O niebo ciekawszym filmem jest ''Przerwana lekcja muzyki''.
film tragiczny
książkę czytałam.
komedią<w książce> był ten list do gazety...
jestem totalnie rozczarowana i książką i jej ekranizacją.
szczęście ,że nie poszłam do Kina,a chciałam .
pozdrawiam;D
Też spodziewałam się więcej, film miał taką dobrą reklamę i recenzję, kiepsko zrobiony, jedyne co mnie trzymało przy oglądaniu to Sarah.
A Ty uważasz że jak ma wyglądać ktoś kto ma doła lub myśli o samobójstwie?Ma walić głową w ściane lub siedzieć i wyć do słońca?Typowa ludzka znieczulica.Widzisz tylko koniec własnego nosa.

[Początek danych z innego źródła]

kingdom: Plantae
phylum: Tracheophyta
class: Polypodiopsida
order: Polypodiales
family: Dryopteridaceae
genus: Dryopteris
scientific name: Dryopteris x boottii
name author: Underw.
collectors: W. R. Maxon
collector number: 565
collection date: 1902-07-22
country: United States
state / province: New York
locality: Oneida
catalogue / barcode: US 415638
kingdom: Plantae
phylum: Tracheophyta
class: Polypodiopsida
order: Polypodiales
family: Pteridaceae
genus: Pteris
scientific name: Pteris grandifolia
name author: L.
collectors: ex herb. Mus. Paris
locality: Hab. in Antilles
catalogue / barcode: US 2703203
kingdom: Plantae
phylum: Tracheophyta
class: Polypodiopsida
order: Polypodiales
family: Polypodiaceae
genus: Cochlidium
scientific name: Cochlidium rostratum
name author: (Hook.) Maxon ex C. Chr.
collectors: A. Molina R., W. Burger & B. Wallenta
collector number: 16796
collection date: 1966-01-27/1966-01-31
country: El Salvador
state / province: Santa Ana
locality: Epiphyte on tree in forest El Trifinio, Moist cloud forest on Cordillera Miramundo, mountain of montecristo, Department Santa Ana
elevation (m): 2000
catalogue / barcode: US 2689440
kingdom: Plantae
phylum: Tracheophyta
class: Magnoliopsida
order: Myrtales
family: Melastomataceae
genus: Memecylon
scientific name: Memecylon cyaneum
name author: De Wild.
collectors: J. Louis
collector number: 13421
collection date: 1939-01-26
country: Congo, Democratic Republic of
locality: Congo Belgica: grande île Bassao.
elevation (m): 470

Nie znasz mnie więc nie życzę sobie żebyś mnie wyzywała. Nie chodzi mi o jakieś obrzydliwe sceny, wręcz przeciwnie, horror, thriller ma być straszny i trzymać w napięciu, a nie przedstawiać tarzające się flaki. W filmie nie było nic strasznego stąd moja ocena. Nie musisz się z nią zgadzać, ale nie obrażaj innych.
Nikogo nie obraziłam,nie wyzwałam.Gdybyś rozumiała sens przesłania tego filmu to z pewnością nie pisała byś takich bzdur.To co właśnie napisałaś utwierdza mnie w przekonaniu o ludzkiej głupocie.
Po za tym co ja tu pisze do Ciebie o rozumieniu jakiegos przesłania.Dziecko Ty jestes w wieku mojej córki i pewnie nie przeczytałaś ani jednej książki Paulo Coelho!Po za tym to jest dramat a nie horror!
Mówię ostatni raz żebyś nie wyzywała mnie od głupich i od dzieci, nie życzę sobie tego!! Tak to możesz nazywać swoich znajomych. Nie czytałam jego książek bo mnie nie interesują i nie widzę takiej potrzeby, a jeśli uważasz że z tego powodu jestem głupia to gratuluję inteligencji, nie będę się jednak zniżać do poziomu ciebie dorosła osobo i kończę z tobą dyskusję, bo widzę, że nie rozumiesz zdania innych i liczą się tylko twoje poglądy, z Bogiem.